• [Document segment]:

◇ ◇ ◇

- Developers: Cyclone Studios Unexpected Development (PS, SS, Windows)
- Publishers: Studio 3DO (3DO); Acclaim Entertainment (PS, SS, Windows);
- Platforms: PC, PlayStation, Saturn, 3DO
- Release: 3DONA: 1996; ; Sega SaturnNA: July 1997; ; WindowsNA: June 1997; PAL: January 1, 1997; ; PlayStationNA: July 3, 1997; PAL: August 1, 1997; ;
- Genre: Sports
- Modes: Single-player, multiplayer

= BattleSport =

1996 video game

BattleSport is a 1996 futuristic sports video game developed by Cyclone Studios. It was originally published by Studio 3DO (the software division of The 3DO Company) for the 3DO Interactive Multiplayer in 1996. After the 3DO was discontinued BattleSport was published for other systems by Acclaim Entertainment. It was released for Windows and PlayStation, Sega Saturn, and Windows in North America in July 1997, and in Europe on August 1, 1997.

==Development==
Director Evan Margolin summarized the making of the game:
We're all big action gamers here [at Cyclone Studios]. We wanted to create a fast-action, arena-based combat game and experimented with a 3D engine for it. When we got the basic engine up and running, the game was basically just about putting the ball into the goal, but when we started playing more, we found that people really want an opportunity to blast each other. One of the most difficult parts of design was getting a 3D engine with which we were satisfied. We didn't want to sacrifice speed, we wanted the game to be fast, and those were things we weren't willing to compromise on.

Near the end of 1996, Studio 3DO stated that a version of BattleSport for the Panasonic M2 was in development.

==Reception==

GamePro gave the 3DO version a recommendation. While they said the game is harder than it should be due to slippery controls and an overabundance of powerups to flip through, they felt the strong graphics, audio, and fast-paced gameplay "make this a game worth playing." A reviewer for Next Generation gave the game an even stronger recommendation, praising the unique gameplay concept, exceptionally good polygon graphics by 3DO standards, huge variety of power-up items, and consistently smooth frame rate even in the multiplayer mode, which he was especially enthusiastic about: "As with any split-screen, having your view so vertically limited is distracting, but the sheer fun and excitement of competing in this game against another human player is incredible."

◇ ◇ ◇

• [Records supplied]:

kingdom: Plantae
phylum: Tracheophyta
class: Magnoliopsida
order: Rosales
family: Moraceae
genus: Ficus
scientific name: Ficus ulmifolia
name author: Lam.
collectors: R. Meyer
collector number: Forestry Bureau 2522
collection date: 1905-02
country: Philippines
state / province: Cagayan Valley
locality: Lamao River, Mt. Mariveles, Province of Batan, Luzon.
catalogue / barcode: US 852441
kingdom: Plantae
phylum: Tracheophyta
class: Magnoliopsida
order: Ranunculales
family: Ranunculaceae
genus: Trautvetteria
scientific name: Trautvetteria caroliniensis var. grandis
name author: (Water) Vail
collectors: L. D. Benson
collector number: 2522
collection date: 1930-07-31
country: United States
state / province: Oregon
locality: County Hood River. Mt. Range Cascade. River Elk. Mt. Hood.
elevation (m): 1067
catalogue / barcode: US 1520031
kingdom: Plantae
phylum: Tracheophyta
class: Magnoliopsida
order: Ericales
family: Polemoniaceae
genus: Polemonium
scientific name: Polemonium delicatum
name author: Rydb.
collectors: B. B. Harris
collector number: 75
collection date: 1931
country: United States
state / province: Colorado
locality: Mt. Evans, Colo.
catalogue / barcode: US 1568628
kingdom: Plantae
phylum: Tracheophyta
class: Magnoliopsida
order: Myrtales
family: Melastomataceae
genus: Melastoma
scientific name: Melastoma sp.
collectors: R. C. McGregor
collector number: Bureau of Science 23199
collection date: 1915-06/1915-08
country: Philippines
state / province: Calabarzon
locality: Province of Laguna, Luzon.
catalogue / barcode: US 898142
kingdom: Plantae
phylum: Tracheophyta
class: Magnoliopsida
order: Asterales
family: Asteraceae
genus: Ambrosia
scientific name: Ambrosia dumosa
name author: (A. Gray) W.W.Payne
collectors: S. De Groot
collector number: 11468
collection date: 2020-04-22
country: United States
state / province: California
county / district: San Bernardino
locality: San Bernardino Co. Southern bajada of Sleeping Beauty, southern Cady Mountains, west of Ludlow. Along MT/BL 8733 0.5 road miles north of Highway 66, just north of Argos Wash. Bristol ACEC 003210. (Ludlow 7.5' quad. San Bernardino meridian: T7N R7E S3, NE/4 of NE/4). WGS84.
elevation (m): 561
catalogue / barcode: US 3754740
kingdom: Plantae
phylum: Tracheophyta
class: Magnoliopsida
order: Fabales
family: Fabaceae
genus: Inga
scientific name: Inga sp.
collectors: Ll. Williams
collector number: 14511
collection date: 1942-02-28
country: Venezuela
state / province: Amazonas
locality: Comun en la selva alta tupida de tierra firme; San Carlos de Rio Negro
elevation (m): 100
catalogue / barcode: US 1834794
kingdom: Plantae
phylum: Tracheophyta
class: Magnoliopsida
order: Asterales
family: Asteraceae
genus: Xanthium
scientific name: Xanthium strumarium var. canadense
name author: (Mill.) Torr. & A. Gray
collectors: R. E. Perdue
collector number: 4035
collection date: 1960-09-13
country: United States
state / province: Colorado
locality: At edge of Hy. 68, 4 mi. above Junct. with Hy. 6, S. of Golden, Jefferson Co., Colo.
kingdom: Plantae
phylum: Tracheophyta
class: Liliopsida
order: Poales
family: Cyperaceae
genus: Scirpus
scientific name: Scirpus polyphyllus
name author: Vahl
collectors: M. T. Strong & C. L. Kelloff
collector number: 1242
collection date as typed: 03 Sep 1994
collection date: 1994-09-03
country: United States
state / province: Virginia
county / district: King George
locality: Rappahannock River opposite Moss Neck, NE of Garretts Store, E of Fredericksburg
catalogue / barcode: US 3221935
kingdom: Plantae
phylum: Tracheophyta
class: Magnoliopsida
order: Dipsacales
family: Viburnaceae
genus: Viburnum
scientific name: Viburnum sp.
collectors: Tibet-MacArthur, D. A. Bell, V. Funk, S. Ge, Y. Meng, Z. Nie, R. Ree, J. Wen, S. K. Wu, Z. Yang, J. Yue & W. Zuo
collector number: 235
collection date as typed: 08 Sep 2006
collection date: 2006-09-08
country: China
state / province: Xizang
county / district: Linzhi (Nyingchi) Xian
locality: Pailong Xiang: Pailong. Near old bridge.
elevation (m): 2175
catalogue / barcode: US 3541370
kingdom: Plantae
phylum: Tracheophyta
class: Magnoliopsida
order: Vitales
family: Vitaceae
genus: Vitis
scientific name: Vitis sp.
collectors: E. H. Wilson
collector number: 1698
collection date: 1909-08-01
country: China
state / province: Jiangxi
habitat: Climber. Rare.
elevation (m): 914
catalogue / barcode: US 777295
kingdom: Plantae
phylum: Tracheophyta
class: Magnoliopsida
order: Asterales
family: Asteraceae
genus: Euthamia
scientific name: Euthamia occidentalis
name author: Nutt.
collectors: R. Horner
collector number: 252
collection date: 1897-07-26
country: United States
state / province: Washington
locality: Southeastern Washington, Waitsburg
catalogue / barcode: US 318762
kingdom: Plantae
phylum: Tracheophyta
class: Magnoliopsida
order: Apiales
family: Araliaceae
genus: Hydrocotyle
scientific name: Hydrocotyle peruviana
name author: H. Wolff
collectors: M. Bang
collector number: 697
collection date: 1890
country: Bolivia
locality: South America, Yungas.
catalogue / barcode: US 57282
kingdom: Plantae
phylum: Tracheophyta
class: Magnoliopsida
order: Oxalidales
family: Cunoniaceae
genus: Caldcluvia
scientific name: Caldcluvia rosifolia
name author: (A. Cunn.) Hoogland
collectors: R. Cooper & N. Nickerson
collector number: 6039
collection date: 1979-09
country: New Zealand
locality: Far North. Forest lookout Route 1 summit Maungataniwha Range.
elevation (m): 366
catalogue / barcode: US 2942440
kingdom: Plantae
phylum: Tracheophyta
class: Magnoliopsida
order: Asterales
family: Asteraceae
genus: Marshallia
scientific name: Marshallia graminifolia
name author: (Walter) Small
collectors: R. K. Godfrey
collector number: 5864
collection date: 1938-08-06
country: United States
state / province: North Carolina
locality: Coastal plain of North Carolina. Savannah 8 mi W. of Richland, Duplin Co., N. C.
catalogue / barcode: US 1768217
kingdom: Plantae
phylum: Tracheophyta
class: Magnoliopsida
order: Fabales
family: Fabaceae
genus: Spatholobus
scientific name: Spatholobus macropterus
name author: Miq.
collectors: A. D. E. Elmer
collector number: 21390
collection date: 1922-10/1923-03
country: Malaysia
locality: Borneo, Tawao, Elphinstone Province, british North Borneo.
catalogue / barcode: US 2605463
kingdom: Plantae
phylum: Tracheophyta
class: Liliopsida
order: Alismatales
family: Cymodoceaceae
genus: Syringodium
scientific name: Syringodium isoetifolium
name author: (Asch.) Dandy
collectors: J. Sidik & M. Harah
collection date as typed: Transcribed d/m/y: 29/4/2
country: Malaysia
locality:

◇ ◇ ◇

• [Exercise set]:
**a)** According to the BattleSport article, what platform did Studio 3DO say a version of the game was being developed for near the end of 1996?
**b)** Rewrite the paragraph of the BattleSport article that begins "GamePro gave the 3DO version a recommendation" as a short list, keeping its main facts.
**c)** Say whether each statement agrees with the BattleSport article, answering yes or no and quoting the words of the article that decide it: (i) Cyclone Studios developed the game. (ii) GamePro described the controls as precise. (iii) The Next Generation reviewer said the frame rate dropped in multiplayer mode.
The material is not needed here.

• [Answers in order]:
**a)** The Panasonic M2.

**b)**
- GamePro recommended the 3DO version.
- GamePro found it harder than it should be because of slippery controls and too many powerups to flip through.
- GamePro still felt the strong graphics, audio and fast-paced gameplay made it worth playing.
- A Next Generation reviewer recommended it even more strongly.
- That reviewer praised the unique concept, the polygon graphics (very good by 3DO standards), the wide variety of power-ups and the smooth frame rate, even in multiplayer.
- That reviewer found the split-screen's limited vertical view distracting but called competing against another human player incredibly fun.

**c)**
(i) Yes: "developed by Cyclone Studios"
(ii) No: "slippery controls"
(iii) No: "consistently smooth frame rate even in the multiplayer mode"